I sat in the desk chair. I studied her for a moment. Her blond hair was loose, her blouse a lavender silk chiffon. This was not the usual DeVere look. DeVere had disliked what he called “flower hues,” preferring colors of earth, colors of hillsides, of mesas and red rivers.

I took in the décor, the paintings, the carpet, the way the office was not a rectangle but a trapezoid, a shape that gave a sensation of space and freedom. The room was a study in DeVere style, a look that one magazine had called “half Siena and half Santa Fe.” This was where DeVere had humiliated me.

This was where he had sat, running his world from behind this massive, naked desk. It was all so huge, now, without his presence. The Bay Bridge commanded the view out the window, the bolted steel orange in the morning light.

“Maybe he was in my way, too,” she said. “Maybe I don’t miss him all that much.”

I said this more to myself than to her: “The future is going to be nothing like the past.”

“It’s your future now,” she said, as though she did not quite believe it.

“If I survive.”

She sat across from me. “It was a mistake to come here.”

“I know what’s going to happen.”

“The next time someone attacks you, it won’t be amateurs.”

“They were amateurs?”

“One of those gangs.” She shrugged. “Chinatown, the Fill-more. All it takes is cash.”

I could not bring myself to describe what they had done to Nona.

“The next time,” she said, “it will be someone professional.”

I rested my head against the high-backed leather chair. “My brother has people watching me. And the house has a fairly decent alarm system. It’s not unbeatable, but it’s good.”

“The next time someone attacks you, it won’t be so simple.” She poured herself water from a crystal decanter, and I saw the way her fingers struggled with the grip. I saw the way she met my eyes. Her mouth was dry. The water tasted good to her.

“It wasn’t simple last time.”

“You should go now.” Her eyes said hurry.

“Men and women never used to talk like this,” I said. “Conversation between the sexes became fashionable only when tea was introduced, something for gentlewomen to serve with their own hands to their male guests in the withdrawing room.

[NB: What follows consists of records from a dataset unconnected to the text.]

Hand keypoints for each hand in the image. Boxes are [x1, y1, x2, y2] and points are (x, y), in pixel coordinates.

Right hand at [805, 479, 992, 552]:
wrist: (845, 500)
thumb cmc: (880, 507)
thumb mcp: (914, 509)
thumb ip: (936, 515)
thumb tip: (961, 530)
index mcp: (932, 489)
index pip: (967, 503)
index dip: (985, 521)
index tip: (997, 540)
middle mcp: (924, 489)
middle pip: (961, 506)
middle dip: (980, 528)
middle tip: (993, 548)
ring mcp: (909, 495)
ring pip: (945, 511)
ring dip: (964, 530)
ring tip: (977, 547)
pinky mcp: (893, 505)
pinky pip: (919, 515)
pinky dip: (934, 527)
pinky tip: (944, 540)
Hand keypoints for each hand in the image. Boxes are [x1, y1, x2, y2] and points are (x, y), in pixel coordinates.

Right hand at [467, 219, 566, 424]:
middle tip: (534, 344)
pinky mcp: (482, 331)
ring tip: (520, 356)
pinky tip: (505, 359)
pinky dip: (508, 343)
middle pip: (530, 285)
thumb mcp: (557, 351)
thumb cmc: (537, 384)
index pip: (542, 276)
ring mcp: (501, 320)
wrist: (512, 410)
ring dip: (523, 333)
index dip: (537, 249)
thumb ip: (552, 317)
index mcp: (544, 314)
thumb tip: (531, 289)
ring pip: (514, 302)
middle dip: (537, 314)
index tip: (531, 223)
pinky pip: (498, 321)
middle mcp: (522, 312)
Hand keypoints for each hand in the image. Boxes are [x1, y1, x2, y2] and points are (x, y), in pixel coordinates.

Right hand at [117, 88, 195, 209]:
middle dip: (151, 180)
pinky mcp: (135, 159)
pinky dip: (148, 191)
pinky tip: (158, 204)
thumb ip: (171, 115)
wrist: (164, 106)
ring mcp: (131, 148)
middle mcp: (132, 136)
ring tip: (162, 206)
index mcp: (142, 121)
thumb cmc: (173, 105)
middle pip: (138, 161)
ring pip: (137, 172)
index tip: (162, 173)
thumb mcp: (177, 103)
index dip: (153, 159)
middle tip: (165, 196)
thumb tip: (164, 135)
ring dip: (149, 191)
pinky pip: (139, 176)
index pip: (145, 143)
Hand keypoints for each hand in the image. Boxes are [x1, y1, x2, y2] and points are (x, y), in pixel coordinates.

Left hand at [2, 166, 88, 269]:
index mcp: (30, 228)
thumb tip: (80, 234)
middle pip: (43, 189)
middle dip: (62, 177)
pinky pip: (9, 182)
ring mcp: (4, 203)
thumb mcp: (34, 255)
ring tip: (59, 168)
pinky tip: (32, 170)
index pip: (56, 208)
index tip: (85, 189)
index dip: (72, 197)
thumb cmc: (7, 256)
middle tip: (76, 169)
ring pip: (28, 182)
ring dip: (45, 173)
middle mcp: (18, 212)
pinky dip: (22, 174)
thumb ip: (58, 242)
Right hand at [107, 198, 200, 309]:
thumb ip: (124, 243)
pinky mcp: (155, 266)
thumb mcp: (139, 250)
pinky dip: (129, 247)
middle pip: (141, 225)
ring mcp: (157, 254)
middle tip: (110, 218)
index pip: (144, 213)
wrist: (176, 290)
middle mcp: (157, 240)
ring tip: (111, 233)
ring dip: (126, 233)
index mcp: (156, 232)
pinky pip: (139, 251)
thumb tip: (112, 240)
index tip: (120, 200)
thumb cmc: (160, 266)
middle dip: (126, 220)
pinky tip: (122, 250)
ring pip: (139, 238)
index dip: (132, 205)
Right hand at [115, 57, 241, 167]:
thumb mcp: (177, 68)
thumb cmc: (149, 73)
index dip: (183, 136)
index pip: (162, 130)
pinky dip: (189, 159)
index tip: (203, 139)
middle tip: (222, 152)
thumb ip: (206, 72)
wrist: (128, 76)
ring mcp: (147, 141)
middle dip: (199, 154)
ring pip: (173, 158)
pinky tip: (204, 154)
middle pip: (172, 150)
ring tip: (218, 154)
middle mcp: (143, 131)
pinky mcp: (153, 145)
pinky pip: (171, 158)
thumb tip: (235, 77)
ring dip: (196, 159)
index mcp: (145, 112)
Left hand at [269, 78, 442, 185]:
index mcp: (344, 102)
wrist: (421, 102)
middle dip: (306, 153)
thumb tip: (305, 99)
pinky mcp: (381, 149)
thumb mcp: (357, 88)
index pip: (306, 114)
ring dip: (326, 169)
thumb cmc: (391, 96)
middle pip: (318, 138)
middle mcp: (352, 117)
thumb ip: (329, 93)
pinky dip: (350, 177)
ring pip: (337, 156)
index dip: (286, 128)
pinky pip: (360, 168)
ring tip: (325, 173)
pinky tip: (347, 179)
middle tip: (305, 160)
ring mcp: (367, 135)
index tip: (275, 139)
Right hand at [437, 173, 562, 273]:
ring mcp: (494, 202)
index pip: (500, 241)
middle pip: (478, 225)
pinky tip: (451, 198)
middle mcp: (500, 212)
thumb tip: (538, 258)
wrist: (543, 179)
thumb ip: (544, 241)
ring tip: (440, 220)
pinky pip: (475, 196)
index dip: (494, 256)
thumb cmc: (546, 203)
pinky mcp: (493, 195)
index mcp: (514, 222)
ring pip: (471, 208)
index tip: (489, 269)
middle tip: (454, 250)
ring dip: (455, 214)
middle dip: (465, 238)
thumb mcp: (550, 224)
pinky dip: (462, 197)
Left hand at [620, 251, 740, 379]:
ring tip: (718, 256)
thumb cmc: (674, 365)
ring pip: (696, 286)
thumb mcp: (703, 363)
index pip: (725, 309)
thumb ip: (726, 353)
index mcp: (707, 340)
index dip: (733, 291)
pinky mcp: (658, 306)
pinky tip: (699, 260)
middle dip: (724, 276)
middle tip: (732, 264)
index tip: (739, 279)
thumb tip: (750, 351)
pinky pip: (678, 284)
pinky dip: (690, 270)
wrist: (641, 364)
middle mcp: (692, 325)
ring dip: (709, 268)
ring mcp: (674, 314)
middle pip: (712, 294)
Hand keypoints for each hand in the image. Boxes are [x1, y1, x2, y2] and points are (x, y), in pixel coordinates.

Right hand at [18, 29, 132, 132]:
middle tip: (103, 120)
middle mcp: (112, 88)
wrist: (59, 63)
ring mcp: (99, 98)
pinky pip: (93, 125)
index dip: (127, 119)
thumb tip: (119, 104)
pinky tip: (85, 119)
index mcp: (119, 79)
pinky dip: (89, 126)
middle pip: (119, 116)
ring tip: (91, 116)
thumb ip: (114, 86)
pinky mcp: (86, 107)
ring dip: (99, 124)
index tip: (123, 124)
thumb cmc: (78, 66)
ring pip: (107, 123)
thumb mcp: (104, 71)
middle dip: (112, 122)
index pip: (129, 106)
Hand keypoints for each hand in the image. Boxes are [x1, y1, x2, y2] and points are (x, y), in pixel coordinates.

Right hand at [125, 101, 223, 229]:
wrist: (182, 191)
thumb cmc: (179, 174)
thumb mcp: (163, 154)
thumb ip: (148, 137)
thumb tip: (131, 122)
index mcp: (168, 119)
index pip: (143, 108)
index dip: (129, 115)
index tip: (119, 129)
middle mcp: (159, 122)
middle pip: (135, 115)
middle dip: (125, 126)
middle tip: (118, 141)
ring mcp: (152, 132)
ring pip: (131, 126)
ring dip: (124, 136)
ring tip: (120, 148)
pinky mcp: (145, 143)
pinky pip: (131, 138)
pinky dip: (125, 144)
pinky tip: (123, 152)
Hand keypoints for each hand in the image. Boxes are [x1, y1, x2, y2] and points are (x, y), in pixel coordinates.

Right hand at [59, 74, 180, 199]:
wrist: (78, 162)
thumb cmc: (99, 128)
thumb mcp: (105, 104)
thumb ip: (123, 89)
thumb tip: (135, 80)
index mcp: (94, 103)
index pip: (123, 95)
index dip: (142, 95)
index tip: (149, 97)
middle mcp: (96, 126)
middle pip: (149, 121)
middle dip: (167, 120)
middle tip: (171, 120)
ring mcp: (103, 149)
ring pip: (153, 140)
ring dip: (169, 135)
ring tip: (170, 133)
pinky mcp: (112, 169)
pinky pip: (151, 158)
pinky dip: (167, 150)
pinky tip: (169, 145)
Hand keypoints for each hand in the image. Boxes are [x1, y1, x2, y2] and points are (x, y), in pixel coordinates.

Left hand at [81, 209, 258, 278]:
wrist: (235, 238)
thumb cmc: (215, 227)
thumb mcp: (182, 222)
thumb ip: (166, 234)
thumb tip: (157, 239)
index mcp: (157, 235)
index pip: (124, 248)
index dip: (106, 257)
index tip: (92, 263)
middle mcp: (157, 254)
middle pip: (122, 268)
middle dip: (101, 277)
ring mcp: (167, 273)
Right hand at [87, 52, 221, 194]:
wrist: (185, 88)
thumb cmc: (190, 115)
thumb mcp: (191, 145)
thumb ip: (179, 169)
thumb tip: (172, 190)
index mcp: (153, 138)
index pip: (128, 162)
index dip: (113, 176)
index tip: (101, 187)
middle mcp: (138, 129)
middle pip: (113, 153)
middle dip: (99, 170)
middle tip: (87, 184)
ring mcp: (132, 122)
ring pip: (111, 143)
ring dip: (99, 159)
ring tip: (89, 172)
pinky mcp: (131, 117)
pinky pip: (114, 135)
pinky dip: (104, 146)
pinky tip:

Before then, the women had no interest in conversing with men, the drunken, genteel hound breeders.”

Her eyes were wide. She was smiling, moving the glass from one place to another across the surface of the desk. “I tried to warn you, Stratton,” she said. “Didn’t I?”

“That’s why I came here. I’m not afraid.”

Her voice was husky. “But you should be.”

Alive, make me alive.

“My mother used to love roses,” I said.

When a door opened, the stealth of the step, and the location of the door, surprised me. I did not expect an entrance from the side, and I did not expect such a swift response to my presence. I had been willing to wait.

I did not turn to look. I had never had such good hearing. I could smell the new presence in the room, a mid-grade aftershave, and a sense of human bulk. The silence in the room changed. Whoever he was, he was big.

Anna did not want to witness this. I read her eyes. She was one of those people who like to be insulated from violence. If harm was done, she did not want to see it. Her eyes told me that I had a few seconds to get out of the chair. I felt compassion for Anna. She did not, when it came down to it, want to see me killed.

He can’t hurt me.

It was almost amusing to see her features stiffen, her smile go hard, her eyes telling me that it was too late.